[Exercise objective]
Retype the listing below line for line, but only from the line with "roll_deg: +1.1" down to the line with "focal_mm: 42", inclusive. Pictures stay out.
········
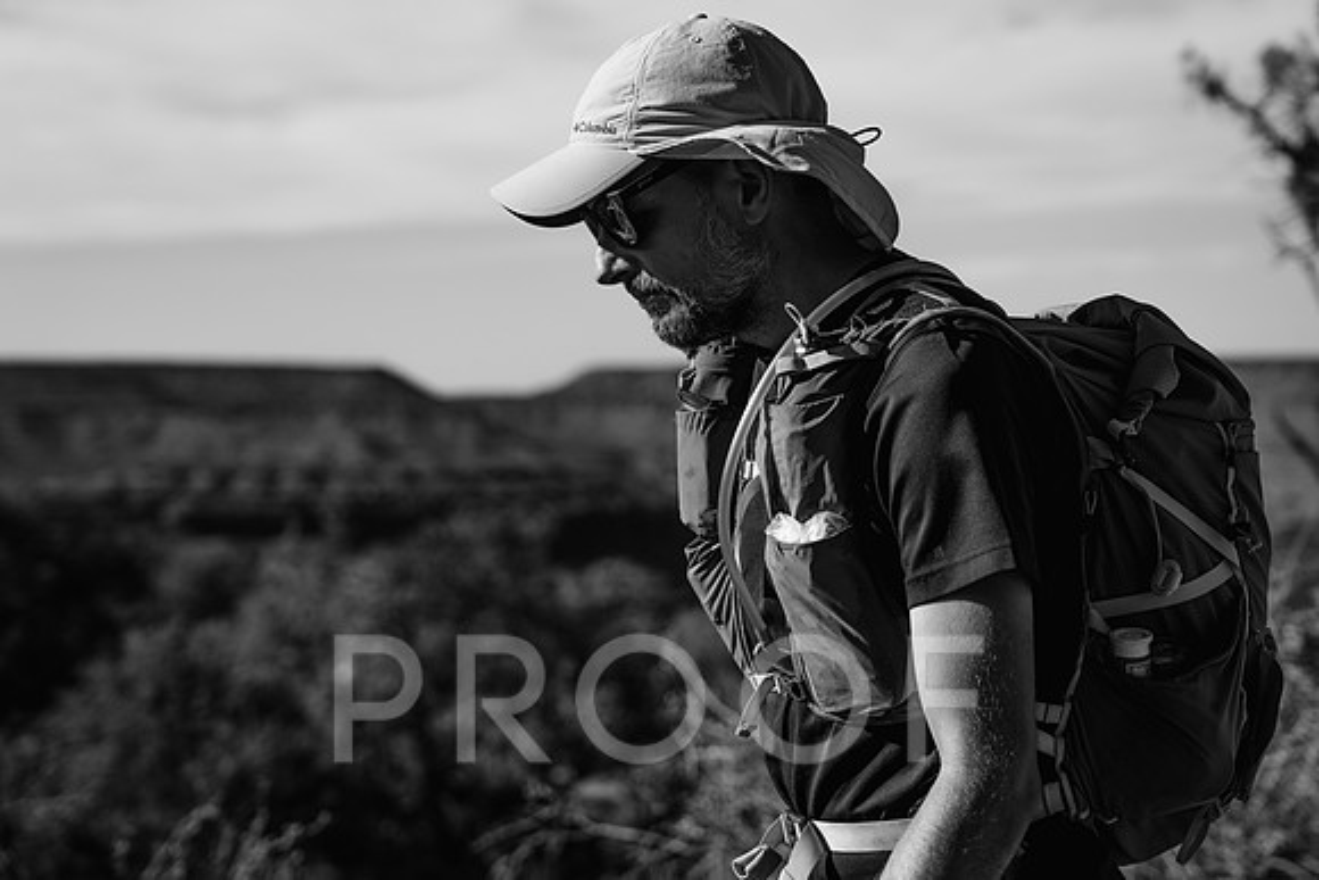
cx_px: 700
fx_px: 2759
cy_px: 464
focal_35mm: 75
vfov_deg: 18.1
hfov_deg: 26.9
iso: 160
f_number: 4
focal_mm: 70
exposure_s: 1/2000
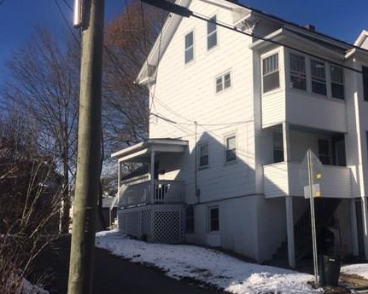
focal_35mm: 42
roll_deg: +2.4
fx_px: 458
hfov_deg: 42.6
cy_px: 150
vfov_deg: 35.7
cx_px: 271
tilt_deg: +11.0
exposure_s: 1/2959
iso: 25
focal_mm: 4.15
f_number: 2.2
········
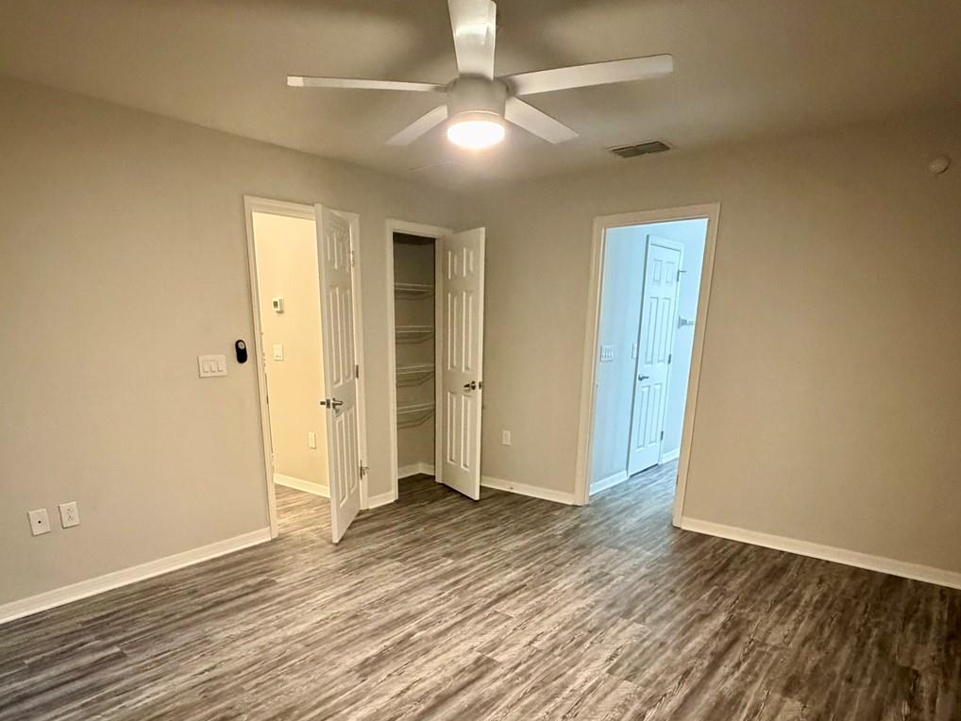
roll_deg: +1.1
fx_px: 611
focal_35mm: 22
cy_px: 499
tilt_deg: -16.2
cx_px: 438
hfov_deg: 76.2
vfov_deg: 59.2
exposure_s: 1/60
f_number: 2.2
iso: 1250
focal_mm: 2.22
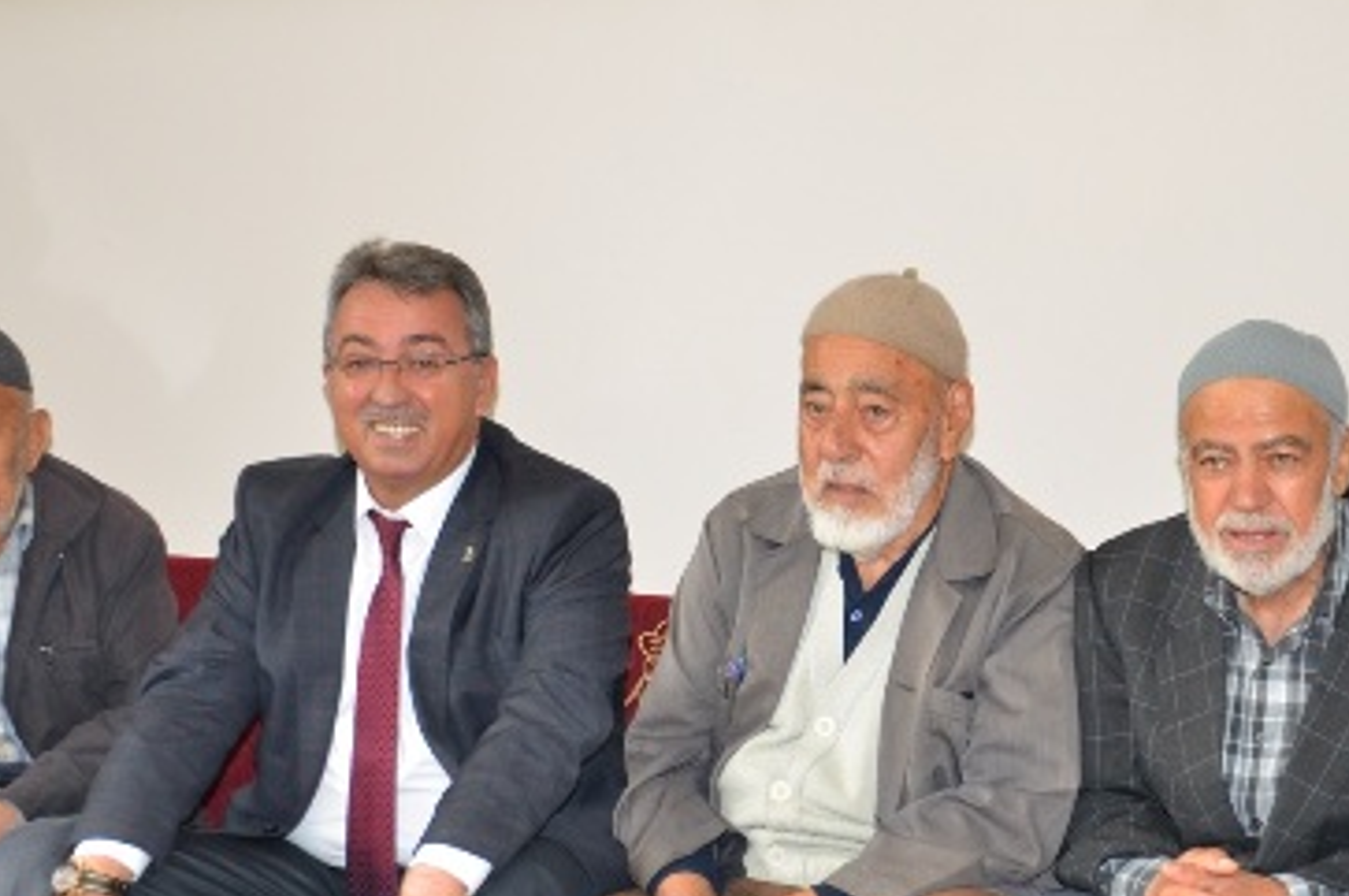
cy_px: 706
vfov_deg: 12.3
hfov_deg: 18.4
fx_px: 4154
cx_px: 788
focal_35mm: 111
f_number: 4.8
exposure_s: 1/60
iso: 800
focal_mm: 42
········
[Exercise solution]
roll_deg: +1.1
fx_px: 611
focal_35mm: 22
cy_px: 499
tilt_deg: -16.2
cx_px: 438
hfov_deg: 76.2
vfov_deg: 59.2
exposure_s: 1/60
f_number: 2.2
iso: 1250
focal_mm: 2.22
cy_px: 706
vfov_deg: 12.3
hfov_deg: 18.4
fx_px: 4154
cx_px: 788
focal_35mm: 111
f_number: 4.8
exposure_s: 1/60
iso: 800
focal_mm: 42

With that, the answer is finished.